To troubleshoot these kinds of problems, here's what I'd do:
1. Disconnect positive battery cable, and connect an ammeter in series between the battery + post and the + battery cable. Make sure it's an ammeter/digital multimeter that is rated to read up to at least 2 Amps without getting fried.
2. With every electrical gadget in the car turned off, read the current. If all is well, you should see a current draw of anywhere from 10~100 milliamps. This is a ballpark figure, and assumes you'll only have things like the clock, ECU, and a few other low current electrical loads drawing current when the key is off (e.g., radio memory presets, aftermarket gauges w/memory, etc.). This is normal.

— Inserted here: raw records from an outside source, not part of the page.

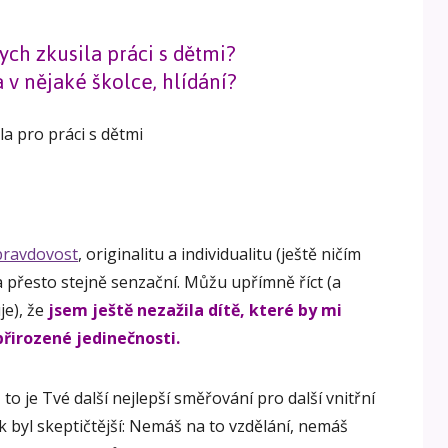
ych zkusila práci s dětmi?
 v nějaké školce, hlídání?
opravdovost
, originalitu a individualitu (ještě ničím
a přesto stejně senzační. Můžu upřímně říct (a
je), že
jsem ještě nezažila dítě, které by mi
řirozené jedinečnosti.
 to je Tvé další nejlepší směřování pro další vnitřní
 byl skeptičtější: Nemáš na to vzdělání, nemáš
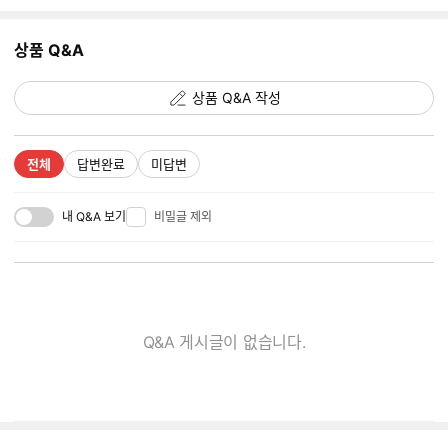
지
추
상품 Q&A
가
갯
수
상품 Q&A 작성
전체
답변완료
미답변
내 Q&A 보기
비밀글 제외
Q&A 게시글이 없습니다.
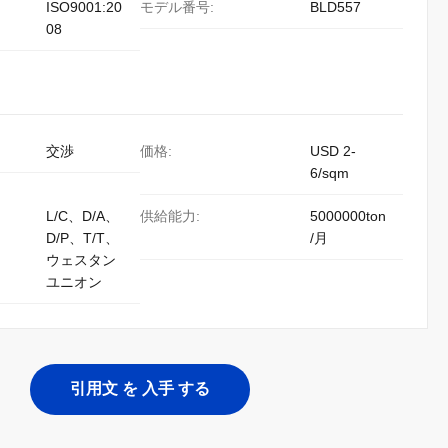
ISO9001:20
モデル番号:
BLD557
08
交渉
価格:
USD 2-
6/sqm
L/C、D/A、
供給能力:
5000000ton
D/P、T/T、
/月
ウェスタン
ユニオン
引用文 を 入手 する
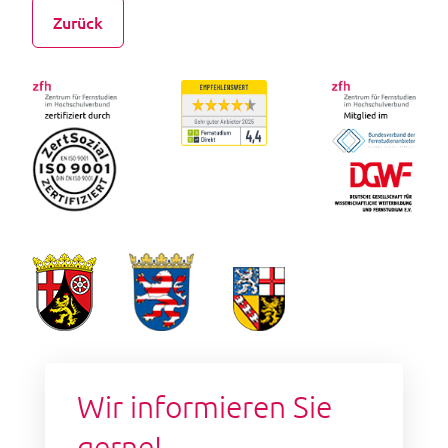
Zurück
Wir informieren Sie
gerne!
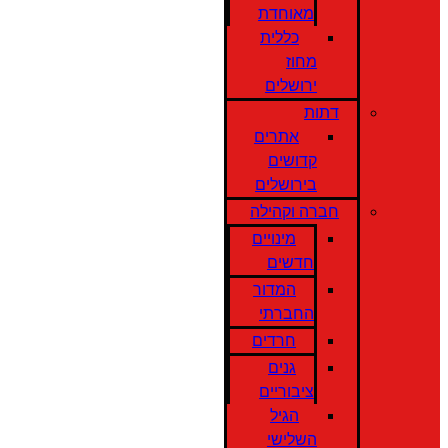
מאוחדת
כללית
מחוז
ירושלים
דתות
אתרים
קדושים
בירושלים
חברה וקהילה
מינויים
חדשים
המדור
החברתי
חרדים
גנים
ציבוריים
הגיל
השלישי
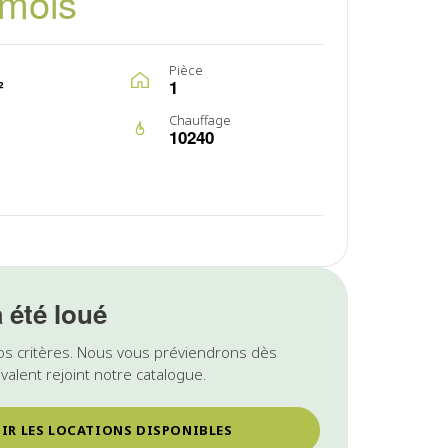
/mois
Pièce
²
1
Chauffage
10240
a été loué
os critères. Nous vous préviendrons dès
valent rejoint notre catalogue.
IR LES LOCATIONS DISPONIBLES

3. If you read anything significantly higher than this (you were reading ~580mA), either something is on that shouldn't be on that you may have missed (e.g., glovebox light on when the door is closed?) or you have a short or defective circuit component somewhere. Start by looking closely at ALL the lights, and verifying that none are on.
4. If that test passes, then with the ammeter still connected, you'll want to remove fuses one-by-one in sequence, observing the ammeter each time you remove one. If the current draw drops significantly, you'll know you have a problem within the circuit whose fuse you just removed. Time to crack out the FSM/wiring diagrams and start troubleshooting that particular circuit.